--- Supplied information Enclosed Below ---

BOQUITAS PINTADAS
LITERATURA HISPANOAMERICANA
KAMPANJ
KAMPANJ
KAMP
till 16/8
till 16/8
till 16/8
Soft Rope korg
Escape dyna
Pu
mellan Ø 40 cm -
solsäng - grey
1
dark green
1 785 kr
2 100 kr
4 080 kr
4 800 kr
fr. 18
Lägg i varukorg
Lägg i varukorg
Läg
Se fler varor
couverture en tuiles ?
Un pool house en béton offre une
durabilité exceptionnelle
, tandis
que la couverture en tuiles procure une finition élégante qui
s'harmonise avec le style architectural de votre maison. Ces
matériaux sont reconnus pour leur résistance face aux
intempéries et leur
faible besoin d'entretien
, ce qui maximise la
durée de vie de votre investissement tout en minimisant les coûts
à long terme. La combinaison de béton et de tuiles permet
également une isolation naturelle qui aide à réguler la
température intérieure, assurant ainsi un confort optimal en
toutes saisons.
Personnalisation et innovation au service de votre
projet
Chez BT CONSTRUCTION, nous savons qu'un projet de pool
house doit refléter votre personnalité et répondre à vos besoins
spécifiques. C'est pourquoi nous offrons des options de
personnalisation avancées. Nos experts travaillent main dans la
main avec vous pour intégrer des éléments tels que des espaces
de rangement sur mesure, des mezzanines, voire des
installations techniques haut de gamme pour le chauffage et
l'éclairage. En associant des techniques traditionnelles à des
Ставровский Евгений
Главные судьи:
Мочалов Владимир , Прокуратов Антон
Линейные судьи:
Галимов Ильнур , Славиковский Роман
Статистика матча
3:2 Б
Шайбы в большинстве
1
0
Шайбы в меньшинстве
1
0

--- End of Enclosed Supplied information ---
--- Supplied information Enclosed Below ---

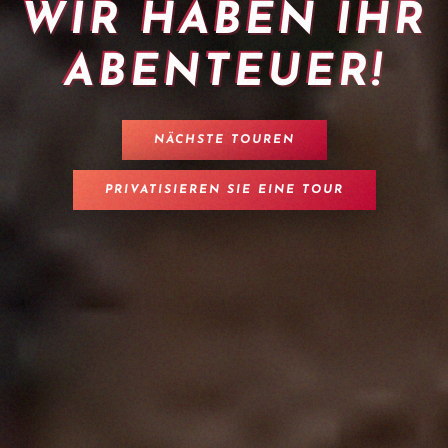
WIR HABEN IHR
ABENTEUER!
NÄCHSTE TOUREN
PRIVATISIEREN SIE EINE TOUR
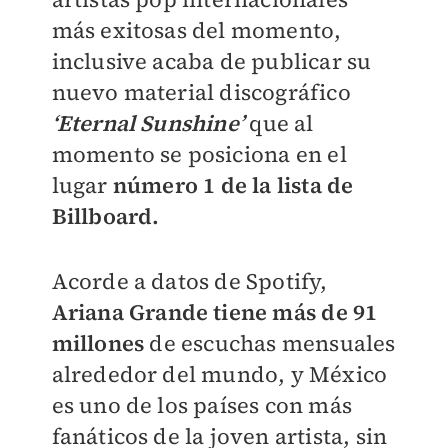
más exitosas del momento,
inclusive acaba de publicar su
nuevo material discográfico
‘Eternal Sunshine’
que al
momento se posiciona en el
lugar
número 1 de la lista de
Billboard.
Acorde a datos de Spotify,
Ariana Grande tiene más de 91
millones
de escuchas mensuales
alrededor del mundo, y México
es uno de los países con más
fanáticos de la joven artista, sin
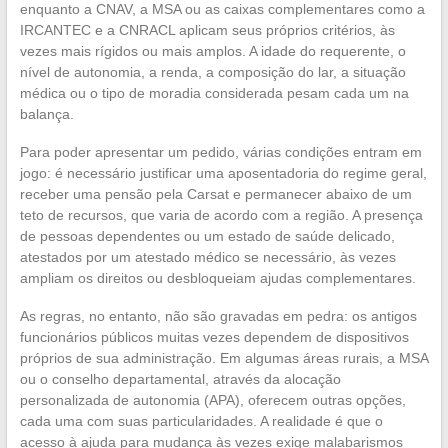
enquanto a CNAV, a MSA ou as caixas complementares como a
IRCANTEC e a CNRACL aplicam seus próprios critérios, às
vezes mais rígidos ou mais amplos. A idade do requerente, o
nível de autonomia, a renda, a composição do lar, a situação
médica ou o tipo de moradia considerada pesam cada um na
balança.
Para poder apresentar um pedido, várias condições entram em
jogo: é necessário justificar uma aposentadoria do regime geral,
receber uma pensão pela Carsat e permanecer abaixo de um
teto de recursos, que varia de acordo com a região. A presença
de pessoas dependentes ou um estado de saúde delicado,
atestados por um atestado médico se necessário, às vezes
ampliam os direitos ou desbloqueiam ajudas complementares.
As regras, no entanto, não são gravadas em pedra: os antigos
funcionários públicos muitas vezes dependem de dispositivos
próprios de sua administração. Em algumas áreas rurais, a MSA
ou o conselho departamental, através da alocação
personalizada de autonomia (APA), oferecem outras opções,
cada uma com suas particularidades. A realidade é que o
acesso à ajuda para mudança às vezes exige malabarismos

--- End of Enclosed Supplied information ---

** Your instructions **
Could you set down, word for word, only the lines above from the line with "qui maximise la" to the line with "spécifiques. C'est pourquoi", including both?

** Expected answer **
, ce qui maximise la
durée de vie de votre investissement tout en minimisant les coûts
à long terme. La combinaison de béton et de tuiles permet
également une isolation naturelle qui aide à réguler la
température intérieure, assurant ainsi un confort optimal en
toutes saisons.
Personnalisation et innovation au service de votre
projet
Chez BT CONSTRUCTION, nous savons qu'un projet de pool
house doit refléter votre personnalité et répondre à vos besoins
spécifiques. C'est pourquoi nous offrons des options de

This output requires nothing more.